Basic configuration of safe driving support system Explanatory drawing showing the learning phase and estimation phase of the safe driving support system Explanatory diagram showing the network of operation features and self-organizing maps Explanatory diagram showing stochastic state transition Graph showing state transition probability after learning Graph showing output probability after learning Illustration of state estimation by maximum likelihood sequence Illustration of state estimation by forward algorithm Explanatory diagram showing state estimation by time-driven Explanatory diagram showing state estimation by event driven Explanatory diagram showing the occurrence of transition trigger by event driven Graph showing state transition probability by time-driven and event-driven Graph showing examples of internal state estimation by time-driven and event-driven Illustration of adaptive sampling A graph showing an example of internal state estimation using both time-driven and adaptive sampling Explanatory diagram showing estimation test results

Explanation of symbols

DESCRIPTION OF SYMBOLS 1 Safe driving assistance system 2 External environment recognition part 3 Environmental risk discretization part 5 Operation feature discretization part 6 Model learning part 7 State estimation part 8 Warning / support part

Claims (9)

A safe driving support system that estimates the state of a driver driving a moving body and provides support for safe driving,
An environmental risk recognition unit that senses an external environment of the mobile body to extract a feature amount, and recognizes an environmental risk included in the external environment based on the feature amount;
A model learning unit that learns the correspondence between the environmental risk and the driving operation of the driver using a probabilistic state transition model, and constructs a learning model;
Based on the learning model, a state estimation unit that estimates a driver's risk recognition state as a driver's internal state from driving operation data including vehicle behavior data as a reflection of the driving operation of the driver while traveling,
A driving support unit that compares the environmental risk with the internal state of the driver and obtains support information related to safe driving of the mobile body,
Furthermore, a safe driving support system comprising a schedule control unit that sets data input to the stochastic state transition model in a plurality of different periods and adaptively varies an estimation period based on the stochastic state transition model . The schedule control unit
2. The safe driving support system according to claim 1, wherein the stochastic state transition model is driven in a hierarchical manner.   The safe driving support system according to claim 2, wherein the hierarchization is performed according to a type of the driving operation data.
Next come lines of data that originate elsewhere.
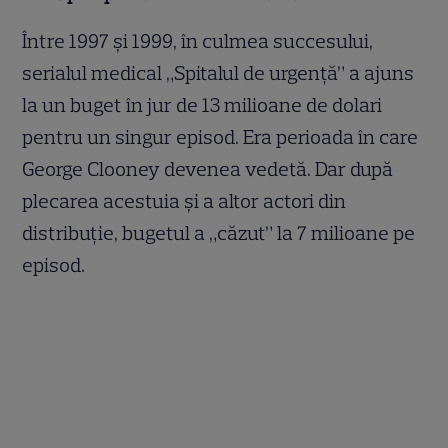
Între 1997 și 1999, în culmea succesului,
serialul medical „Spitalul de urgenţă” a ajuns
la un buget în jur de 13 milioane de dolari
pentru un singur episod. Era perioada în care
George Clooney devenea vedetă. Dar după
plecarea acestuia și a altor actori din
distribuție, bugetul a „căzut” la 7 milioane pe
episod.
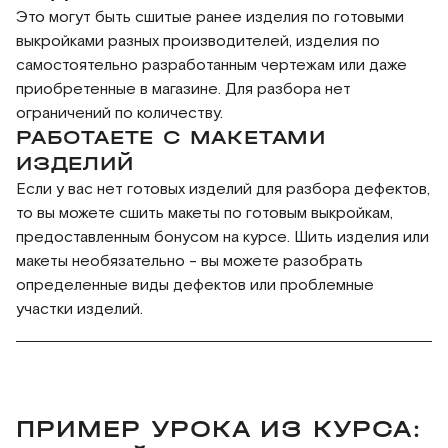
Это могут быть сшитые ранее изделия по готовыми
выкройками разных производителей, изделия по
самостоятельно разработанным чертежам или даже
приобретенные в магазине. Для разбора нет
ограничений по количеству.
РАБОТАЕТЕ С МАКЕТАМИ
ИЗДЕЛИЙ
Если у вас нет готовых изделий для разбора дефектов,
то вы можете сшить макеты по готовым выкройкам,
предоставленным бонусом на курсе. Шить изделия или
макеты необязательно - вы можете разобрать
определенные виды дефектов или проблемные
участки изделий.
ПРИМЕР УРОКА ИЗ КУРСА:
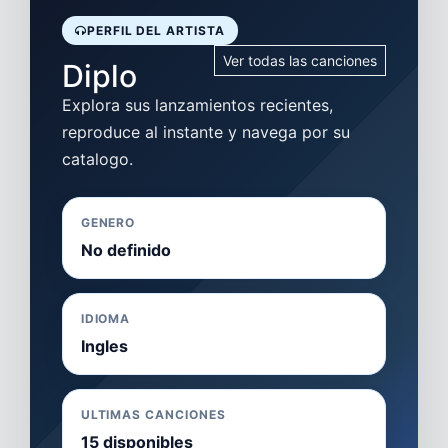
PERFIL DEL ARTISTA
Ver todas las canciones
Diplo
Explora sus lanzamientos recientes,
reproduce al instante y navega por su
catalogo.
GENERO
No definido
IDIOMA
Ingles
ULTIMAS CANCIONES
15 disponibles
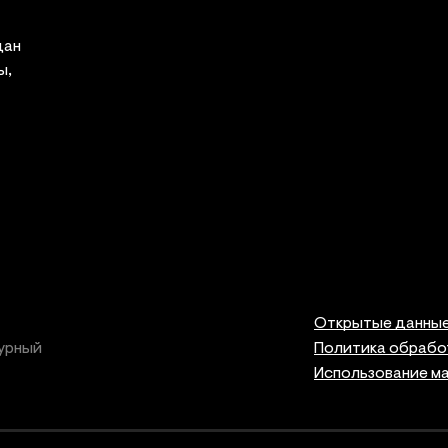
дан
ы,
Открытые данны
урный
Политика обрабо
Использование м
Правов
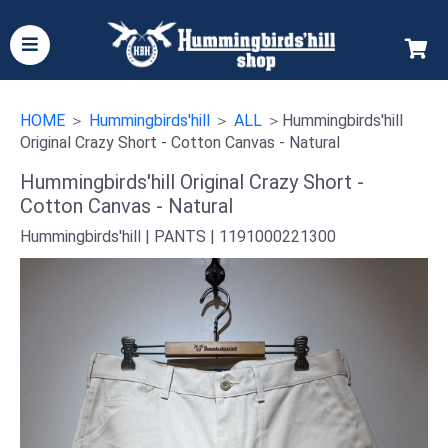
HOME
＞
Hummingbirds'hill
＞
ALL
＞Hummingbirds'hill
Original Crazy Short - Cotton Canvas - Natural
Hummingbirds'hill Original Crazy Short -
Cotton Canvas - Natural
Hummingbirds'hill |
PANTS |
1191000221300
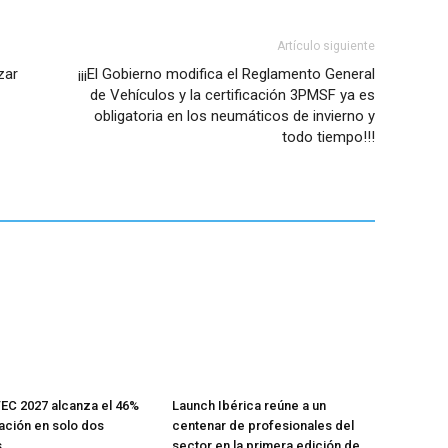
Artículo siguiente
zar
¡¡¡El Gobierno modifica el Reglamento General
de Vehículos y la certificación 3PMSF ya es
obligatoria en los neumáticos de invierno y
todo tiempo!!!
C 2027 alcanza el 46%
Launch Ibérica reúne a un
ción en solo dos
centenar de profesionales del
s
sector en la primera edición de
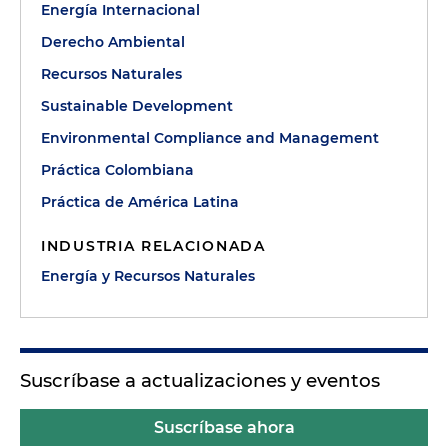
Energía Internacional
Derecho Ambiental
Recursos Naturales
Sustainable Development
Environmental Compliance and Management
Práctica Colombiana
Práctica de América Latina
INDUSTRIA RELACIONADA
Energía y Recursos Naturales
Suscríbase a actualizaciones y eventos
Suscríbase ahora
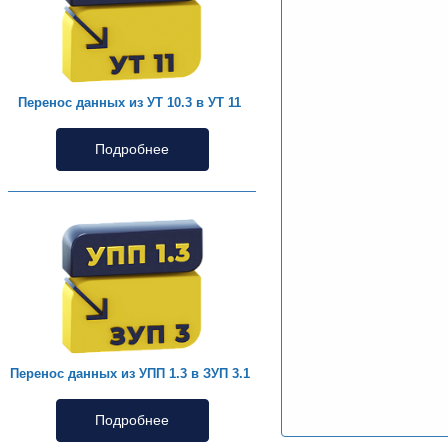
Перенос данных из УТ 10.3 в УТ 11
Подробнее
Перенос данных из УПП 1.3 в ЗУП 3.1
Подробнее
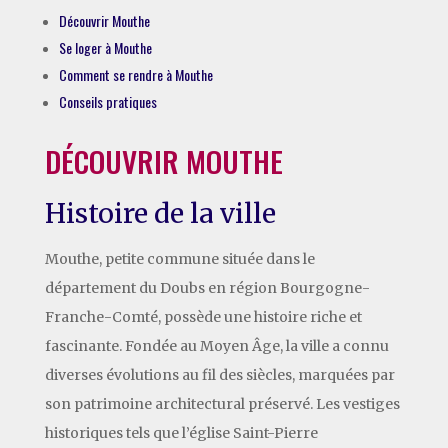
Découvrir Mouthe
Se loger à Mouthe
Comment se rendre à Mouthe
Conseils pratiques
DÉCOUVRIR MOUTHE
Histoire de la ville
Mouthe, petite commune située dans le
département du Doubs en région Bourgogne-
Franche-Comté, possède une histoire riche et
fascinante. Fondée au Moyen Âge, la ville a connu
diverses évolutions au fil des siècles, marquées par
son patrimoine architectural préservé. Les vestiges
historiques tels que l’église Saint-Pierre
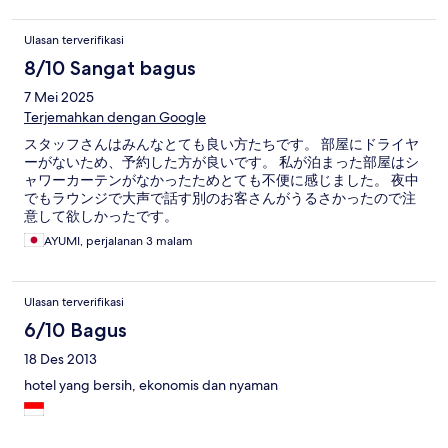
Ulasan terverifikasi
8/10 Sangat bagus
7 Mei 2025
Terjemahkan dengan Google
スタッフさんはみんなとても良い方たちです。 部屋にドライヤ
ーがないため、予約した方が良いです。 私が泊まった部屋はシ
ャワーカーテンがなかったためとても不便に感じました。 夜中
でもラウンジで大声で話す別のお客さんがうるさかったので注
意して欲しかったです。
AYUMI, perjalanan 3 malam
Ulasan terverifikasi
6/10 Bagus
18 Des 2013
hotel yang bersih, ekonomis dan nyaman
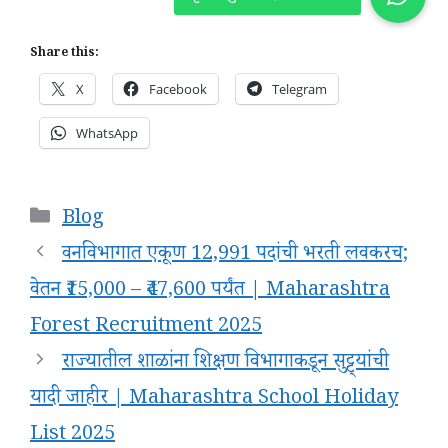
Share this:
X
Facebook
Telegram
WhatsApp
Categories
Blog
वनविभागात एकूण 12,991 पदांची भरती लवकरच;
वेतन ₹15,000 – ₹47,600 पर्यंत | Maharashtra
Forest Recruitment 2025
राज्यातील शाळांना शिक्षण विभागाकडून सुट्ट्यांची
यादी जाहीर | Maharashtra School Holiday
List 2025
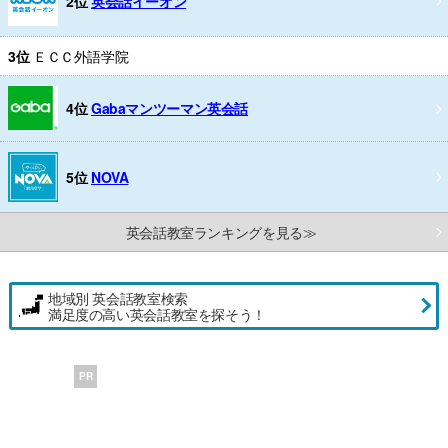
2位
英会話イーオン
3位
ＥＣＣ外語学院
4位
Gabaマンツーマン英会話
5位
NOVA
英会話教室ランキングを見る≫
地域別 英会話教室検索
満足度の高い英会話教室を探そう！
PR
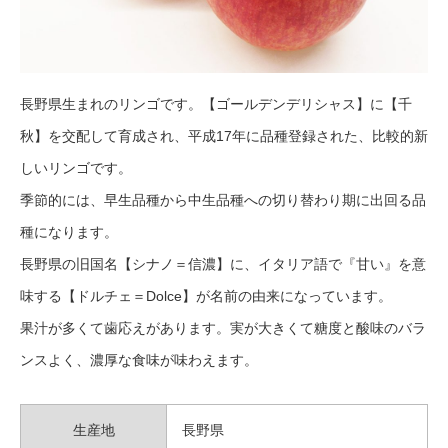
長野県生まれのリンゴです。【ゴールデンデリシャス】に【千
秋】を交配して育成され、平成17年に品種登録された、比較的新
しいリンゴです。
季節的には、早生品種から中生品種への切り替わり期に出回る品
種になります。
長野県の旧国名【シナノ＝信濃】に、イタリア語で『甘い』を意
味する【ドルチェ＝Dolce】が名前の由来になっています。
果汁が多くて歯応えがあります。実が大きくて糖度と酸味のバラ
ンスよく、濃厚な食味が味わえます。
生産地
長野県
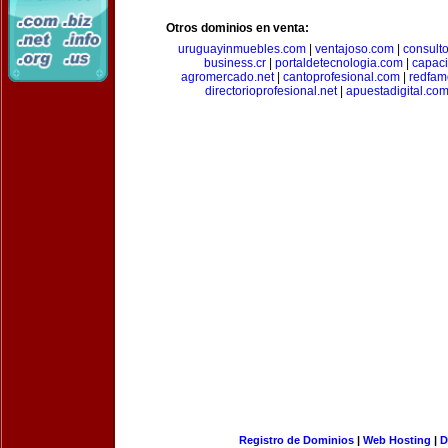
Otros dominios en venta:
uruguayinmuebles.com
|
ventajoso.com
|
consult
business.cr
|
portaldetecnologia.com
|
capac
agromercado.net
|
cantoprofesional.com
|
redfam
directorioprofesional.net
|
apuestadigital.co
Registro de Dominios
|
Web Hosting
|
D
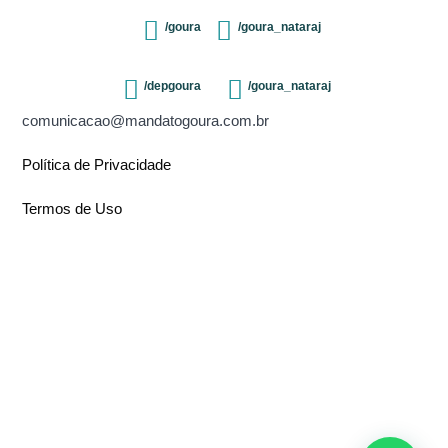
/goura
/goura_nataraj
/depgoura
/goura_nataraj
comunicacao@mandatogoura.com.br
Política de Privacidade
Termos de Uso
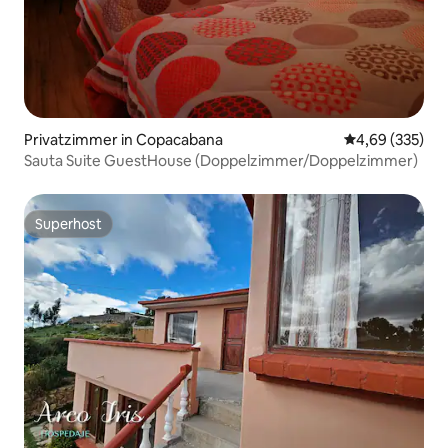
Privatzimmer in Copacabana
Durchschnittli
4,69 (335)
Sauta Suite GuestHouse (Doppelzimmer/Doppelzimmer)
Superhost
Superhost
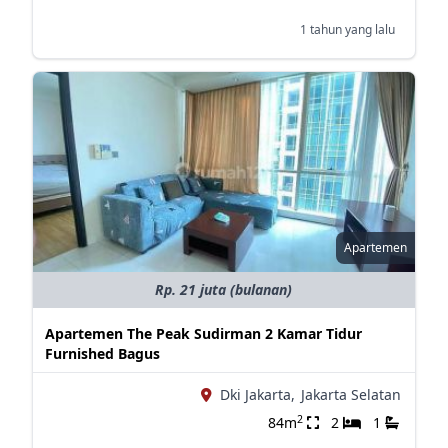
1 tahun yang lalu
Apartemen
Rp. 21 juta (bulanan)
Apartemen The Peak Sudirman 2 Kamar Tidur
Furnished Bagus
Dki Jakarta,
Jakarta Selatan
2
84m
2
1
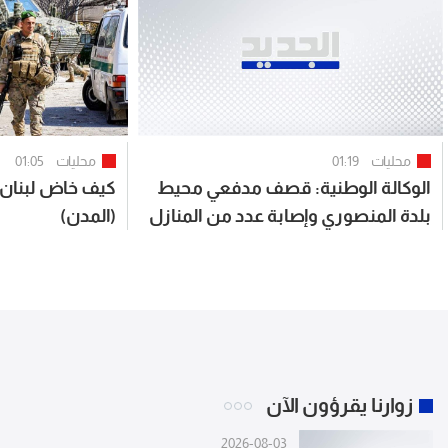
محليات
01:19
محليات
01:05
الوكالة الوطنية: قصف مدفعي محيط
كيف خاض لبنان 
بلدة المنصوري وإصابة عدد من المنازل
(المدن)
زوارنا يقرؤون الآن
2026-08-03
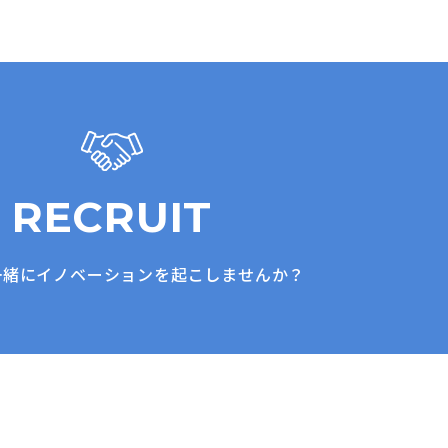
RECRUIT
一緒にイノベーションを起こしませんか？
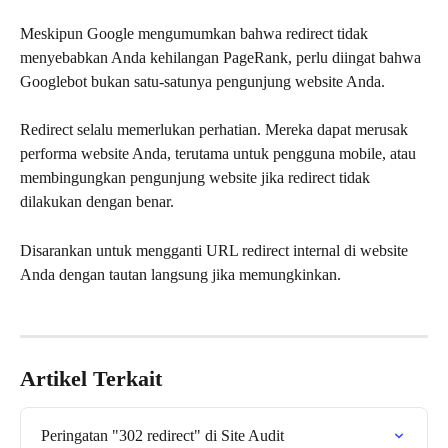
Meskipun Google mengumumkan bahwa redirect tidak 
menyebabkan Anda kehilangan PageRank, perlu diingat bahwa 
Googlebot bukan satu-satunya pengunjung website Anda.
Redirect selalu memerlukan perhatian. Mereka dapat merusak 
performa website Anda, terutama untuk pengguna mobile, atau 
membingungkan pengunjung website jika redirect tidak 
dilakukan dengan benar.
Disarankan untuk mengganti URL redirect internal di website 
Anda dengan tautan langsung jika memungkinkan.
Artikel Terkait
Peringatan "302 redirect" di Site Audit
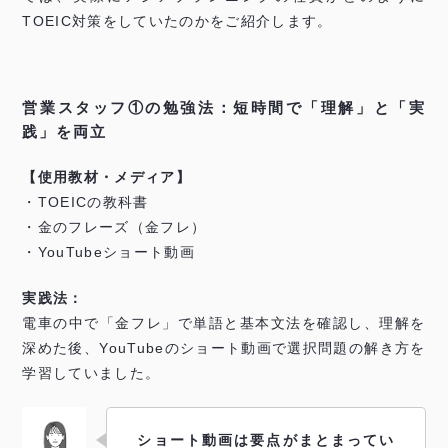
TOEIC対策をしていたのかをご紹介します。
営業スタッフ①の勉強法：短時間で「理解」と「実
践」を両立
【使用教材・メディア】
・TOEICの教科書
・金のフレーズ（金フレ）
・YouTubeショート動画
実践法：
電車の中で「金フレ」で単語と基本文法を確認し、理解を
深めた後、YouTubeのショート動画で選択問題の解き方を
学習していました。
ショート動画は要点がまとまってい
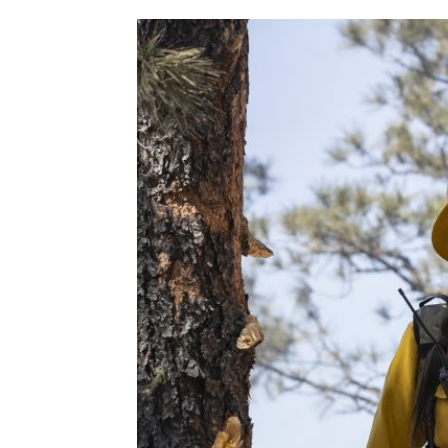
HISTORIE
TEORI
The schedule control unit
The safe driving support system according to any one of claims 1 to 3, wherein a transition trigger is output in response to an event occurrence on the model input side, and the stochastic state transition model is driven by the transition trigger.   5. The safe driving support system according to claim 4, wherein when the input data to the stochastic state transition model changes, the transition trigger is output as an event occurrence.   5. The safe driving support system according to claim 4, wherein when the state in which the input data to the stochastic state transition model does not change continues for a certain time or more, the transition trigger is output as an event occurrence. The schedule control unit
The safe driving support system according to any one of claims 1 to 6, wherein a data input period to the probabilistic state transition model is changed by a representative value between samplings.   8. The safe driving support system according to claim 7, wherein a maximum value or a minimum value between samplings is used as the representative value.   8. The safe driving support system according to claim 7, wherein an average value, a mode value, or a median value between samplings is used as the representative value.